The story begins with a heavy snowfall that filled the balcony during the night and continued on into the morning. Fresh snow, as you know, is not great for holding a slopestyle competition. Thanks to the incredible effort of the shapers to clear the course, assisted by event staff and even the judges, the contest was able to take place—but not without some people being pessimistic, and for good reason.
Practice started around noon, and the weather started to play along. With the snow and cloud disappearing, the the awesome powder face right next to the snowpark lift was looking her best, a big white field of pleasure. While half of the skiers rode the snowpark the other half enjoyed some fresh turns and backflips into the powder.
Those who skied powder were wise to do so, because if the pow field on one side of the lift was all about fun, the slope course on the other side was kind of stressful. The first heat started off with clouds and knuckled landings, while the second heat ended with trashed landings from the earlier hits.
“It’s the scariest thing I’ve ever done,” one of the skiers from La Clusaz said to his coach.

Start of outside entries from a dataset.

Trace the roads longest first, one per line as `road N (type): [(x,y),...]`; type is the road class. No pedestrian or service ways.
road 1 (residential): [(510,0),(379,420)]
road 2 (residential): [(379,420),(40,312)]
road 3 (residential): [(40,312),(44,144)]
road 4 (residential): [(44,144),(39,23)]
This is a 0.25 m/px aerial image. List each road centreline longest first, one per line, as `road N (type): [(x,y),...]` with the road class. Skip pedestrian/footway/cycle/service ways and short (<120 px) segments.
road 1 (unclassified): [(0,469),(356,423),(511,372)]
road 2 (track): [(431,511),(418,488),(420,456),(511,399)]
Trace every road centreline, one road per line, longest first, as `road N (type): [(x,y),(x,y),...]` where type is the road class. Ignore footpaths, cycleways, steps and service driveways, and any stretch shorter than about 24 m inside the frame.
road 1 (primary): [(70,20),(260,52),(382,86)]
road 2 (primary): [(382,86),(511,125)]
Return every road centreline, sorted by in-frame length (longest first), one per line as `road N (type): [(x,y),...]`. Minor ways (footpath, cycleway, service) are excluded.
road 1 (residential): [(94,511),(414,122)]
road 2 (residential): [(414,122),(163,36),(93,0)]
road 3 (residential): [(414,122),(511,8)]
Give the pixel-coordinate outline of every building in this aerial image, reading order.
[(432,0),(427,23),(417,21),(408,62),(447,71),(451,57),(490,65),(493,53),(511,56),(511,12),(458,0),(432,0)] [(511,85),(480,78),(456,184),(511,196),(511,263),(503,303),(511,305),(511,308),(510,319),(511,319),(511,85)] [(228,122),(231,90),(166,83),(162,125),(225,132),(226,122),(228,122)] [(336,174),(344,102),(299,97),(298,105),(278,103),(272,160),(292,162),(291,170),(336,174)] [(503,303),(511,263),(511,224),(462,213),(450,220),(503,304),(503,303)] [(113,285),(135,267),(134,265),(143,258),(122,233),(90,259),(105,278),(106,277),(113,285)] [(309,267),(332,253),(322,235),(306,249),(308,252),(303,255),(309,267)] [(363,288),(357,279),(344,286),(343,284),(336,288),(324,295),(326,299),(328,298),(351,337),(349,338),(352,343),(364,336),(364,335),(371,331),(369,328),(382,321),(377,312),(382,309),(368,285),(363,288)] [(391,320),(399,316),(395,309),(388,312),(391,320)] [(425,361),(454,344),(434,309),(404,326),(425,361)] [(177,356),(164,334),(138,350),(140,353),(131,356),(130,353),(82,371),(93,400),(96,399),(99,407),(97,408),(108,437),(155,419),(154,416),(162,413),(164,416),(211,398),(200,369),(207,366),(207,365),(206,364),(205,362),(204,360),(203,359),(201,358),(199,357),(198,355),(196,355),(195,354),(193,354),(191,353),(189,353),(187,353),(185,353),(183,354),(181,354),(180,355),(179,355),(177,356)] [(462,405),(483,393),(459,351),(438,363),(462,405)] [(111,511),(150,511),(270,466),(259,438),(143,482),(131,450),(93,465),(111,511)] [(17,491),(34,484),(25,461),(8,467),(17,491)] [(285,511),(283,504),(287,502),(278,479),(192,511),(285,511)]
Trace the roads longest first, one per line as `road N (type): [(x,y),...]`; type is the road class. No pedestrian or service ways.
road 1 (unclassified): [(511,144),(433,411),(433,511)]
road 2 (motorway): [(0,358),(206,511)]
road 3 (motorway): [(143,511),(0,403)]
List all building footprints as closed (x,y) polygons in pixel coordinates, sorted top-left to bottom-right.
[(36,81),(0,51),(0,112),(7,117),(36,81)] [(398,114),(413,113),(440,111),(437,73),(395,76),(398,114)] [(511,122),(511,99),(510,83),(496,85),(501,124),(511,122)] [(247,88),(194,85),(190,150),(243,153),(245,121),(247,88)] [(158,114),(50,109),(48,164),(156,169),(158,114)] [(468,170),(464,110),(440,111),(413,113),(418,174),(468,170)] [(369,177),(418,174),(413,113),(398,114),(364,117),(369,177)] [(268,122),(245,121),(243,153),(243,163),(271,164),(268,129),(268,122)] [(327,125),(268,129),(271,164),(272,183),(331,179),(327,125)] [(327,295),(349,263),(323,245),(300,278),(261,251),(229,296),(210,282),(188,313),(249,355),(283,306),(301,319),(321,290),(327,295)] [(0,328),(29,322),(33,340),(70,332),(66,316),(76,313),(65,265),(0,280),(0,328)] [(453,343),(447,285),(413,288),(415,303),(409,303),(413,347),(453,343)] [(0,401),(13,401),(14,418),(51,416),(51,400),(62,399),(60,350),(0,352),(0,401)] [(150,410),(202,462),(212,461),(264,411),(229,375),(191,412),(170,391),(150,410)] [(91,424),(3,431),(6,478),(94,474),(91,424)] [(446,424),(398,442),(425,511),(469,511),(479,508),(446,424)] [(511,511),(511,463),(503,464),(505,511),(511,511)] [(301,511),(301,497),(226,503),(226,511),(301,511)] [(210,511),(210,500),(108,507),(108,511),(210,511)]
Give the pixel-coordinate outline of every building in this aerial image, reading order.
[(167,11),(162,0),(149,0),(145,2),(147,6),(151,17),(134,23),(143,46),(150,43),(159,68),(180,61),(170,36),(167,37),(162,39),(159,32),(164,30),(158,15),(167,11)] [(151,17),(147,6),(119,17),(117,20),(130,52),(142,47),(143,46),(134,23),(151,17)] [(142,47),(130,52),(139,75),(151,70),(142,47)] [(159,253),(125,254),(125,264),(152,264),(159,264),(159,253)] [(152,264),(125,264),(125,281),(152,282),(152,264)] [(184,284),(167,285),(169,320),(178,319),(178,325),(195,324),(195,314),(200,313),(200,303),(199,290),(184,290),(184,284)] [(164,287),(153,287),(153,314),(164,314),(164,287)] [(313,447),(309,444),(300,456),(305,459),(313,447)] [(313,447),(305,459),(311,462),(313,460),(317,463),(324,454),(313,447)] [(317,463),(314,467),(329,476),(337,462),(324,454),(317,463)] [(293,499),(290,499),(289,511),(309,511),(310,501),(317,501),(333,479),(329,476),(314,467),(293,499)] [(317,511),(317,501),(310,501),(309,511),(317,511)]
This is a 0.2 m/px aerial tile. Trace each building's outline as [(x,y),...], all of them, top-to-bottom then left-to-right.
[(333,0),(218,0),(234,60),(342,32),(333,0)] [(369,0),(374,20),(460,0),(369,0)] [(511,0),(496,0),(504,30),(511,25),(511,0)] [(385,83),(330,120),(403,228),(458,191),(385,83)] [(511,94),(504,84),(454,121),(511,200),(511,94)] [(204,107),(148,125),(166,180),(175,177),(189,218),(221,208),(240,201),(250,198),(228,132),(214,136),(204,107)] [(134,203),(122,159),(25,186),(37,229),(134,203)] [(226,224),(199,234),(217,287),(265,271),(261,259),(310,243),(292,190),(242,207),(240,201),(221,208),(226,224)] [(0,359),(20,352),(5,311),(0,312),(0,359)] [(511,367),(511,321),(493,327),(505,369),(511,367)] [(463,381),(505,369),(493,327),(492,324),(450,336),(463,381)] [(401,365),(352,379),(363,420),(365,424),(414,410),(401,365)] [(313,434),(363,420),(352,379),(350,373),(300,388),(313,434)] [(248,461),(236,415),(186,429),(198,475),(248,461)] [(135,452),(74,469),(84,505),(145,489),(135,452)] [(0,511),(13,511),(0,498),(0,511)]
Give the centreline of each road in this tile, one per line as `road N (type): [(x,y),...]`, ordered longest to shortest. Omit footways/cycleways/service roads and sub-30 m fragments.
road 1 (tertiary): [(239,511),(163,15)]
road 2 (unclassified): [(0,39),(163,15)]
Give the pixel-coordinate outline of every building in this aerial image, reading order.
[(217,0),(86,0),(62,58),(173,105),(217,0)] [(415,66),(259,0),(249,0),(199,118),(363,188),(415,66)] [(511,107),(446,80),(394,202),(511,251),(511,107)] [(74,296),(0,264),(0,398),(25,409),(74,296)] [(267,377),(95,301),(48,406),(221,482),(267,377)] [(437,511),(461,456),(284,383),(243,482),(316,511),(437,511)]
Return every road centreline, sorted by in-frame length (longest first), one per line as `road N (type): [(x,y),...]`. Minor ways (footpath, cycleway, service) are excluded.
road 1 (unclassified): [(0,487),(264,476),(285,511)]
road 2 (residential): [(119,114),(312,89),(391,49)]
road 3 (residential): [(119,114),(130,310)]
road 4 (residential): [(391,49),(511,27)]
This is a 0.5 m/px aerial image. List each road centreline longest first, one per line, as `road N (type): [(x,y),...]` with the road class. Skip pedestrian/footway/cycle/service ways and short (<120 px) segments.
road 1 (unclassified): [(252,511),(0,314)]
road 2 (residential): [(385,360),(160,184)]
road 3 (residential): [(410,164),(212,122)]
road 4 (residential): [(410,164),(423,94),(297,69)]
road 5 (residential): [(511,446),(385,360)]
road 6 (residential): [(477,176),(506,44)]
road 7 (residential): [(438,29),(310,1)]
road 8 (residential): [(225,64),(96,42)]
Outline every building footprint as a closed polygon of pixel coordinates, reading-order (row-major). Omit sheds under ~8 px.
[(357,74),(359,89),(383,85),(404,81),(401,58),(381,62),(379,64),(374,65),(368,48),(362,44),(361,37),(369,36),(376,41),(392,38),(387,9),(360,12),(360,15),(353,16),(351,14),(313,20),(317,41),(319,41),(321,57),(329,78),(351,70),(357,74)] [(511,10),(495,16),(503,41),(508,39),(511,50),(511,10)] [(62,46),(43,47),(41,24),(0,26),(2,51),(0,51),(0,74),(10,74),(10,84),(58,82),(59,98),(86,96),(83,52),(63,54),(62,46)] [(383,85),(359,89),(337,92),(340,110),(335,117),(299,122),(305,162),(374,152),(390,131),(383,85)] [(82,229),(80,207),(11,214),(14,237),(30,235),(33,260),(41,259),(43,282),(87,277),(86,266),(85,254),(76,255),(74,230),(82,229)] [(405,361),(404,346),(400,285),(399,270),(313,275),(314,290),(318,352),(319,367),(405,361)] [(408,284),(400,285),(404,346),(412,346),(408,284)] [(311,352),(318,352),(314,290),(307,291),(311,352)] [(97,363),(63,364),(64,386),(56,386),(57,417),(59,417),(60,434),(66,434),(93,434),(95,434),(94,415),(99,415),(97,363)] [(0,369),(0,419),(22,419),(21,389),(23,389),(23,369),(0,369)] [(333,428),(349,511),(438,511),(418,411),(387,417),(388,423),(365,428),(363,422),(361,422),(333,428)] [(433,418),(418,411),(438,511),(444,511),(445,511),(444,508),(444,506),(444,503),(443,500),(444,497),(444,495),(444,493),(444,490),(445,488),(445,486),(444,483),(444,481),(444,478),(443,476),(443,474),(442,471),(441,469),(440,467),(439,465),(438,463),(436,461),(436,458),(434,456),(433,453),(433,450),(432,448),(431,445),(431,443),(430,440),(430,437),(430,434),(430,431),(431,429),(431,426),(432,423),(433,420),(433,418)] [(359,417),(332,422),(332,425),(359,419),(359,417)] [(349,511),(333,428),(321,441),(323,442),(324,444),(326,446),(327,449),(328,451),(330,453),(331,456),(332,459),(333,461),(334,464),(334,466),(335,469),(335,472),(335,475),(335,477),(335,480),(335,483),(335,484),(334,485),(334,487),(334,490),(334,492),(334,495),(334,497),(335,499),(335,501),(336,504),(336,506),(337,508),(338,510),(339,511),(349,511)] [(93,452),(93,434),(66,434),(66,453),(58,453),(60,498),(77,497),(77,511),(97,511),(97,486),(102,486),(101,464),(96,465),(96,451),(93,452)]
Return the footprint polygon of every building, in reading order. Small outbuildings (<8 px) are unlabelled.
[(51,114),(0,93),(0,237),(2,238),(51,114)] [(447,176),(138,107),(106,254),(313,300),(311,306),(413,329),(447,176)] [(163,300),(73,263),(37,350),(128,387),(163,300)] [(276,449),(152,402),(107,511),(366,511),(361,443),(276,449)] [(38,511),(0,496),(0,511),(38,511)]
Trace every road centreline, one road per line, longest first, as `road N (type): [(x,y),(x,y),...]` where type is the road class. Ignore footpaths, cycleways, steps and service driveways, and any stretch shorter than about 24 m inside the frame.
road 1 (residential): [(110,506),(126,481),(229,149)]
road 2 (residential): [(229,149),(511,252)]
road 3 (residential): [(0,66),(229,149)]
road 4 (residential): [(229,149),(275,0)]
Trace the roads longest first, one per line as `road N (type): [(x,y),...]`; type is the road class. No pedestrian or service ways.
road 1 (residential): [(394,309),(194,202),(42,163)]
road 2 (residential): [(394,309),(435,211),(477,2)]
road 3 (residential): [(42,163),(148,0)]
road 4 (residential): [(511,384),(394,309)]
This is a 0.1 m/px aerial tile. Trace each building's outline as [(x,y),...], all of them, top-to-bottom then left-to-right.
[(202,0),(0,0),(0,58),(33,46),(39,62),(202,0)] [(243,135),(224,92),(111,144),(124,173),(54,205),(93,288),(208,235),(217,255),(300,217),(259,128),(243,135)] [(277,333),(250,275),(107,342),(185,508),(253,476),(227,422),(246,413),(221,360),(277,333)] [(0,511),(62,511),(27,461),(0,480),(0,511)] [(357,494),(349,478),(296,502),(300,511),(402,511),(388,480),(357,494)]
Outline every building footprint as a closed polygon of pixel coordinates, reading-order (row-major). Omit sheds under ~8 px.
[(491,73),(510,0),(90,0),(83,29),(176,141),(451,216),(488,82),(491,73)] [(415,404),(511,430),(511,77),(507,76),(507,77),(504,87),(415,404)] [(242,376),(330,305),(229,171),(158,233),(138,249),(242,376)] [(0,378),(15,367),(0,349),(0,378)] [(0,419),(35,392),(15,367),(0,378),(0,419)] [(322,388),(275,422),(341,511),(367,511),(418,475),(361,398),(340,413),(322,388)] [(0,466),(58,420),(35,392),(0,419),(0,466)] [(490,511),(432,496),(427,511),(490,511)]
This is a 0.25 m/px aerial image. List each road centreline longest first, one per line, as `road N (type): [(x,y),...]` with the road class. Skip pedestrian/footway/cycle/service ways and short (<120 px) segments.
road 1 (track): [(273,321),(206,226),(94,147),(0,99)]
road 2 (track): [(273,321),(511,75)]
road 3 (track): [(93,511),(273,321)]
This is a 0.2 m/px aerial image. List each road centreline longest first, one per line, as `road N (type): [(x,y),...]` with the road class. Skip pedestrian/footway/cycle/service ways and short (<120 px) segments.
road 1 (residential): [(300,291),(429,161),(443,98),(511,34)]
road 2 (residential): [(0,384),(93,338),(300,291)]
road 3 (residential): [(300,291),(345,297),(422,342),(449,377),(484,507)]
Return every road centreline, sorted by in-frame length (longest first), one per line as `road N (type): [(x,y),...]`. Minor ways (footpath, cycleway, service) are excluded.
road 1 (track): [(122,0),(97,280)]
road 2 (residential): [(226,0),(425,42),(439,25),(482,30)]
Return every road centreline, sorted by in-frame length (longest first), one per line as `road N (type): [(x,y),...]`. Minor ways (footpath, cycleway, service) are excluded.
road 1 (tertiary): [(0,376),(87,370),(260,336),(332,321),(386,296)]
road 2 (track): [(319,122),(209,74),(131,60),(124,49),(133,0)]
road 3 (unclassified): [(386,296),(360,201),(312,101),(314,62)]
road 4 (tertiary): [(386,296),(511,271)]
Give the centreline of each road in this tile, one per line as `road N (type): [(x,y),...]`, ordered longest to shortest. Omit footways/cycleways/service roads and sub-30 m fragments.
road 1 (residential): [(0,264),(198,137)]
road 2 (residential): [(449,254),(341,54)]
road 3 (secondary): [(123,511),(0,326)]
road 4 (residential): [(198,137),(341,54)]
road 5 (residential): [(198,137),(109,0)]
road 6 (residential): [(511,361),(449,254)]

“Be more aggressive if it’s dangerous,” the coach answered.
But mainly it’s the decision to have only four runs of practice AND only one qualification run that really makes things hard for the skiers, both physically and mentall. And to complicate things further, due to the weather, there’s a chance that the score from this one run might go on to count in the final… Don’t get it wrong, those decisions were the right thing to do, and we can be glad that the staff were smart enough to propose it, and the riders courageous enough to accept it.
“I know what I’m doing, so I didn’t try to do something to go crazy, but just land my run,” said Maxime Meunier, one of many riders who used this strategy including favorites Oscar Wester and Fabian Bösch. Hugo Laugier, for example, ended up sixth in the second heat with no doubles.
Around 5pm, the cold started to set in, and the skiers headed down to take a rest before this evening’s rider’s meeting, which will provide more information about the next mission—because what happened today was a real-life Mission: Impossible, and event owner Olivier Cotte (aka Ethan Hunt) and his team of specialists made it possible. Full respect for all who give so much to the sport!